Tirunesh Dibaba won in aworld leading 30:20.75 for 10,000 meters. Her splits were 15:32/14:48.

Sally Kipyego went by Vivian Cheruiyot with just over 300 meters to go, as Vivian Cheruiyot, Double World champ in 2011, finished third to Kipyego, 30:26.37 to 30:30.44.

Eleven of the top fourteen runners set personal bests. Jo Pavey was seventh in 30:53.20 and Julia Bleasdale was eighth, in 30:55.63, as both Brits ran to a thunderous applause.

Americans Amy Hastings (31:10.35), Janet Cherebon-Bawcom (31;12.68) and Lisa Uhl (31:12.80), went 11, 12, 13th and also set personal bests.

Tirunesh Dibaba did tell reporters that she will run a marathon in 2013, " Yes I am thinking of doing a marathon next year, that is part of my plan. " noted Dibaba.

Sally Kipyego, in taking a silver Olympic medal, moved herself up the hierarchy in Kenyan women distance running. Showing the class that she runs with, Sally said, " It is a great honor for me to run for Kenya, and I am honored to get a silver medal." To paraphrase one of my favorite writers on running, " another success for the Rowland training group".

Vivian Cheruiyot did not have her best day. But, Vivian spoke about how wonderful it was for Kenyan women to be racing well (two medals today in the 10,000 meters) and how many more are running and racing in Kenya.

For complete results just go to

Men's shot put
David Storl of Germany, at the age of 21 last year, stopped the US shot put party that was supposed to happen in Daegu. For the first time in years, (I believe 1976), American shot putters picked up no hardware in a global shot put championship.

Storl, a glider, is tall and fast. He took control from Dylan Armstrong in Daegu and did not look back.

At first, this looked like a rerun of the 2011 World Champs as David Storl first hit 21.84m and then, 21.86 meters! He had a lead over second place Reese Hoffa, who has thrown 21.23m.

Then Tomasz Majewski, the defending Olympic champion, and no slouch at the shot put, went from near 21 meters (20.98m) and threw 21.87m-just one centimeter farther than Storl.

Storl tried and fouled. Christian Cantwell improved on his three fair throws, finally hitting 21.19m, just four centimeters from a bronze medal.

Try as he might, Reese Hoffa did not improve on his 21.23m, but he did get his first Olympic medal, taking the bronze and getting the US back in the shot put medal game.

Ryan Whiting, the 2012 World Indoor Champ could not get back 20.21m, and did not make the final eight.

On Majewski's last throw, Tomasz showed his precision and his timing, key to his success as a shot putter. Tomasz Majewski threw 21.89 meters, his seasonal best.

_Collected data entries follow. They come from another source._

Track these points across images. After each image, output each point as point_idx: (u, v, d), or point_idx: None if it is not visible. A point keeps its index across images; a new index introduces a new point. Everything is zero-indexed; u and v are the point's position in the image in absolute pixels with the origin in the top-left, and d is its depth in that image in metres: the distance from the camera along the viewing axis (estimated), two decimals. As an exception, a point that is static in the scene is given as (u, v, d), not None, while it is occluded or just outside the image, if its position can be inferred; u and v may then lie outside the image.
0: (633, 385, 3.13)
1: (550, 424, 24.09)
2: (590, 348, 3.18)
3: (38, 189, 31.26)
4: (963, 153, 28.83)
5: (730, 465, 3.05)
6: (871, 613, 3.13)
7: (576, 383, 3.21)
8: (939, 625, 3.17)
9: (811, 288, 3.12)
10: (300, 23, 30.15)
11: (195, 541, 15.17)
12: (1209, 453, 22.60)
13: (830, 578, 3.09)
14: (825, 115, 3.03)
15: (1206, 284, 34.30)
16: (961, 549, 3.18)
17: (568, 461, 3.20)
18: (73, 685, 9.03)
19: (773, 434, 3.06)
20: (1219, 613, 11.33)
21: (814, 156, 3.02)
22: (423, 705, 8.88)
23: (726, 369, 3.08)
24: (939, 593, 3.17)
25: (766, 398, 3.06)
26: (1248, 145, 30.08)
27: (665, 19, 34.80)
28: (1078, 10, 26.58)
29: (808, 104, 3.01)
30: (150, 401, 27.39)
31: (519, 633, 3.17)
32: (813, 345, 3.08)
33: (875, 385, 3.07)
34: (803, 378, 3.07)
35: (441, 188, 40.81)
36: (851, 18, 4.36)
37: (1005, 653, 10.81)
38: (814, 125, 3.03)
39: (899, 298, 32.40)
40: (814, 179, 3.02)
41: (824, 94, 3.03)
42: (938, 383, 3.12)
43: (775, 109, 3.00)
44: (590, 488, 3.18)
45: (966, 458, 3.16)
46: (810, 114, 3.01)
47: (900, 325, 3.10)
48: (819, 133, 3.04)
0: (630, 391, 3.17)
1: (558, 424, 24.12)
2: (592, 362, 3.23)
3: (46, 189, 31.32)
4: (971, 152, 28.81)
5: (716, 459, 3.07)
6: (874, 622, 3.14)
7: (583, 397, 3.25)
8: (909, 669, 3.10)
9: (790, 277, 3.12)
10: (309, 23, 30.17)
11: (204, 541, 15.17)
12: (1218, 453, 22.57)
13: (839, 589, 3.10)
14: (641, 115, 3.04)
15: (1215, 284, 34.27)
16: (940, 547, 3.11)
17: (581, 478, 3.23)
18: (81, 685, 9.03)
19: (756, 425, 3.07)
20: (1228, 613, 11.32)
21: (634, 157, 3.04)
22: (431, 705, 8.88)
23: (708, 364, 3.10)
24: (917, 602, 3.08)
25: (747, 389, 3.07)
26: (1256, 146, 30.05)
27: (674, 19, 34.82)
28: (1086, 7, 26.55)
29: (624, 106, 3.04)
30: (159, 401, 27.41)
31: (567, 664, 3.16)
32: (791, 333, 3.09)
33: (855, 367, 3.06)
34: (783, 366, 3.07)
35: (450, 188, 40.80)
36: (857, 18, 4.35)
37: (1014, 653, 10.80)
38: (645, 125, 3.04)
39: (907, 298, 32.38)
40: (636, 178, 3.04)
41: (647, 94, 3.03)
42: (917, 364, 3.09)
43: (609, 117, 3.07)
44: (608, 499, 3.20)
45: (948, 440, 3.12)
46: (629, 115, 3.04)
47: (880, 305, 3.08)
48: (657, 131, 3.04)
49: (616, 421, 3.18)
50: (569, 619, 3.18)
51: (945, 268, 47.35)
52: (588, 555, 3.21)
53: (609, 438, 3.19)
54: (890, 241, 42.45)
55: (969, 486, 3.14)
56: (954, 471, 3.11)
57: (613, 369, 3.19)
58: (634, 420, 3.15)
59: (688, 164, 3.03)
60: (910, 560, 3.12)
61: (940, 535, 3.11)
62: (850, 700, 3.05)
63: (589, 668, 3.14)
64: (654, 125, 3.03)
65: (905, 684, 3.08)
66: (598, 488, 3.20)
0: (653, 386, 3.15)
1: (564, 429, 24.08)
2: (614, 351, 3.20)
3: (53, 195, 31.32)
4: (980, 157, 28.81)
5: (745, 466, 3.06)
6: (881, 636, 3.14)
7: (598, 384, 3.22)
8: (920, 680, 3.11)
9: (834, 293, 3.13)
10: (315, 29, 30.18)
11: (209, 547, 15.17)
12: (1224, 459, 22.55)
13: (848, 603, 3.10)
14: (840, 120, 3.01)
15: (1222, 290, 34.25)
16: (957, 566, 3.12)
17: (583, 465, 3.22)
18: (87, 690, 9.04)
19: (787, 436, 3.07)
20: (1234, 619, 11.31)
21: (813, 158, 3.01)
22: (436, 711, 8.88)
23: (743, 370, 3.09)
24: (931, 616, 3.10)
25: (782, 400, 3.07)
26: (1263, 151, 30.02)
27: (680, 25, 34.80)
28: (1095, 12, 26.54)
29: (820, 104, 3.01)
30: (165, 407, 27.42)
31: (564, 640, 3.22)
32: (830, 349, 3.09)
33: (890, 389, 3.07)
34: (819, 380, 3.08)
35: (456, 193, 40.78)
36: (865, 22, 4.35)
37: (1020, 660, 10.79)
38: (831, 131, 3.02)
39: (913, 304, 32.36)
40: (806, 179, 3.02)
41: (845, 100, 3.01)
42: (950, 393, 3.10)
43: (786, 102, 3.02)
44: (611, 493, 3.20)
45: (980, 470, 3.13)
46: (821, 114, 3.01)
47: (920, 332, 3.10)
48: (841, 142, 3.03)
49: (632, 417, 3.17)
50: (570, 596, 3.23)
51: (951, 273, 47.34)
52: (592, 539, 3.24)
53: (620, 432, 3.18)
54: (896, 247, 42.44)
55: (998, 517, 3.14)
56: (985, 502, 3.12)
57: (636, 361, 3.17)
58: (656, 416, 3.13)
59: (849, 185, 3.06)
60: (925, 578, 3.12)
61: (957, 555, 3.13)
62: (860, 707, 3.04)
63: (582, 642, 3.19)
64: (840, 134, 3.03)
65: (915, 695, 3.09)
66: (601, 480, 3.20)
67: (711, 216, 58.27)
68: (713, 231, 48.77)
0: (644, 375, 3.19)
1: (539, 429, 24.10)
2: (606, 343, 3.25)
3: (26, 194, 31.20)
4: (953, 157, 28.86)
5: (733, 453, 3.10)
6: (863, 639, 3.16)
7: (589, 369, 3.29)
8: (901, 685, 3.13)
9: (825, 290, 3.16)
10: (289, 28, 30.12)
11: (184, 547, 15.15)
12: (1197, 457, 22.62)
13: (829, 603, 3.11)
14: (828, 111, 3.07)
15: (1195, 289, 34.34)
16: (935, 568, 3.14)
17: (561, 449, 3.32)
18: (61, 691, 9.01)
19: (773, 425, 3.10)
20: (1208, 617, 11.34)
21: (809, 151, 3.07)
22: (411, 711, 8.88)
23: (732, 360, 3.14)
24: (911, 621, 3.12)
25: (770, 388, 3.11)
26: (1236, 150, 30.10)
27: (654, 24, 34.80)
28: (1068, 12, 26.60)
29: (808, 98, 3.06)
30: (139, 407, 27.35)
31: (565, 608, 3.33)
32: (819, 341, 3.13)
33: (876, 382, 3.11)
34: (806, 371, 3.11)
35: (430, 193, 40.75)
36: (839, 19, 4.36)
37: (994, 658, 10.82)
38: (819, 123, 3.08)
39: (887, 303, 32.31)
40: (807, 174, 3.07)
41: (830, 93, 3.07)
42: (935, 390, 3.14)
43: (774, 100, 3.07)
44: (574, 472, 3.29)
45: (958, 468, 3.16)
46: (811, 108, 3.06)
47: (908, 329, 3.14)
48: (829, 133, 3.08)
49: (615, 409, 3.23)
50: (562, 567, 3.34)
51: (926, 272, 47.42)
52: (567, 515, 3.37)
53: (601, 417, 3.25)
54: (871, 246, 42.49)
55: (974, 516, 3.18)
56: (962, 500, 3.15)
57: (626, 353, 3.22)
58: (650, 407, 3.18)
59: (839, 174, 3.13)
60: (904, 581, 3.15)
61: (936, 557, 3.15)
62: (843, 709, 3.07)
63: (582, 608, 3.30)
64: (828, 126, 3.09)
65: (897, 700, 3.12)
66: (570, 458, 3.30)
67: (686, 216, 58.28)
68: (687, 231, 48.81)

You remember, that Tomasz Majewski won the gold medal in Beijing in the shot put as well. His victory here was the first time since Perry O'Brian won the shot put in 1952 and 1956 that a shot putter has defended his title.

Congrats to Tomasz Majewski, David Storl and Reese Hoffa on their medals and thanks for giving us such a great shot put competition to enjoy.